━━━ SUPPLIED DATA

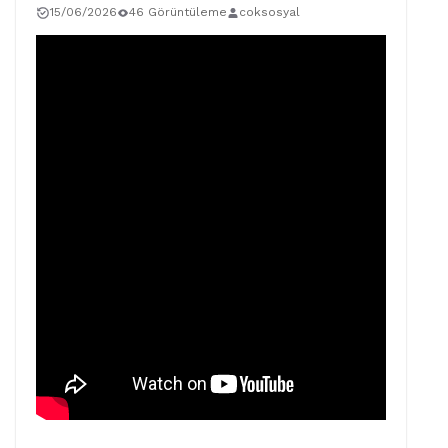
15/06/2026
46 Görüntüleme
coksosyal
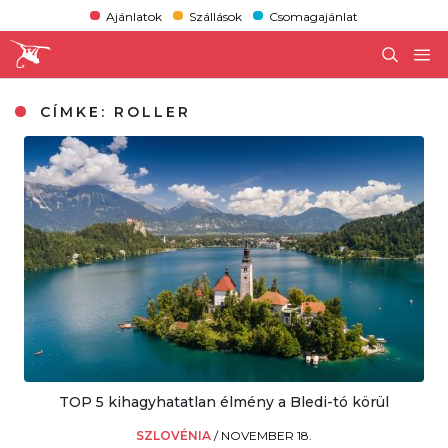
Ajánlatok
Szállások
Csomagajánlat
CÍMKE:
ROLLER
TOP 5 kihagyhatatlan élmény a Bledi-tó körül
SZLOVÉNIA
/
NOVEMBER 18.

━━━━━━

EXERCISE DIRECTIONS.
Return the lines above word for word, leaving out the pictures.

TASK RESULT.
15/06/2026
46 Görüntüleme
coksosyal
Ajánlatok
Szállások
Csomagajánlat
CÍMKE:
ROLLER
TOP 5 kihagyhatatlan élmény a Bledi-tó körül
SZLOVÉNIA
/
NOVEMBER 18.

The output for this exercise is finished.